If an unpled theory of recovery is fully tried by consent of the parties, the trial court "may base its decision on that theory and may deem the pleadings amended accordingly, even though the theory was not set forth in the pleading or the pretrial order." MBI Motor Co. v. Lotus/East, Inc., [1974] USCA6 799; 506 F.2d 709, 710-11 (6th Cir. 1974). If evidence was introduced at trial, without objection, that might be relevant to an unpled theory it must at least appear in the record "that the parties understood the evidence to be aimed at the unpleaded issue." Id. In the absence of such an understanding, it is reversible error for the court to base its decision on issues not pled. Id. See also Aiken County v. BSP Div. of Envirotech Corp., [1989] USCA4 40; 866 F.2d 661, 668 (4th Cir. 1989) [It is an abuse of discretion for a trial court to sua sponte amend a complaint to add an issue not pled or tried].


The central reason for these rules is to give the adverse party sufficient notice to enable them to be properly prepared to oppose the claim. Otherwise, the adverse party is denied the opportunity to adequately litigate the issue.


We now must analyze the pleadings and evidence presented at trial in light of the foregoing principles.


IV. ANALYSIS


It is clear that the theory of unjust enrichment was never plead by Paneria. The only theory in the complaint was that Paneria was the rightful owner of the land and that Apweteko had trespassed. Paneria did not move to amend the pleadings before, during or after trial. The only evidence introduced at trial that might have been relevant to this unpled theory was the testimony that Paneria and family had worked the land for some years. This evidence was introduced and aimed at the issue of ownership not the recovery of unjust enrichment. There is nothing in the record to indicate any party understood that the unpled theory of unjust enrichment was an issue before the trial court.


This situation illustrates the reason for the rule. The trial court found that Paneria and family were farming land that did not belong to them. But the court also found that Paneria was not at fault since Fisenta had not clearly indicated the location of the property she sold. Nor was Apweteko at fault as Paneria was in effect a trespasser although under a mistaken assumption of ownership.

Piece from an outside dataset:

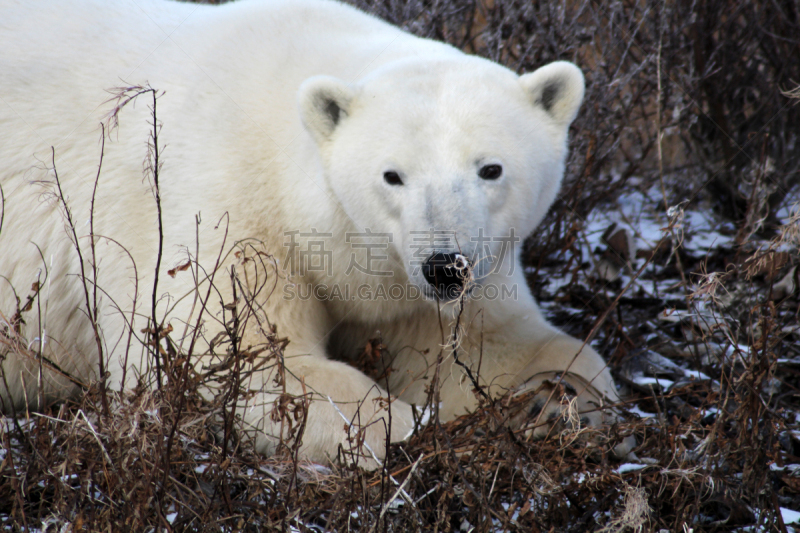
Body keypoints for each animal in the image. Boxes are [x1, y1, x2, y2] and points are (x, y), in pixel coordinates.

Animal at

Had the issue of unjust enrichment been properly pled or had the parties understood that issue was being tried perhaps Fisenta would have been made a party to the action. Additionally, if proper notice had been given, Apweteko may have been able show an off-set to Paneria's claim. Apweteko may have been able to present evidence of the value of the benefit Paneria gained from the taros taken during the five years of farming. Apweteko may also have been prepared to prove the fair rental value Paneria should have had to pay to farm someone else's land. But since no one was on notice or understood these questions were in issue, none of these facts were presented.


As a result, we must hold that the court below committed reversible error by basing its decision on a theory of recovery that was not raised by the pleadings nor tried by consent or understanding of the parties.


V. CONCLUSION


The trial court determined that Apweteko was the owner of the eastern third of the taro patch in question and that Paneria owned the western third of the taro patch. This was the issue before the court and that part of the judgment is affirmed. But the trial court based the part of its decision awarding Paneria $37,920.00 for damages on a theory of liability that was not contained in the pleadings and was not presented at trial with the consent or understanding of the parties. Thus, the trial court abused its discretion and committed reversible error.


Therefore we affirm the judgment as to the determination of ownership and vacate the award of $37,920.00 damages for unjust enrichment.


* * *


[1] Counsel for the Appellees failed to file an answering brief on behalf of his clients and the Court ordered that the appellees be prohibited from arguing. Even though the appellees' counsel failed to present any brief and was precluded from arguing the appellant still must convince this Court that error was committed.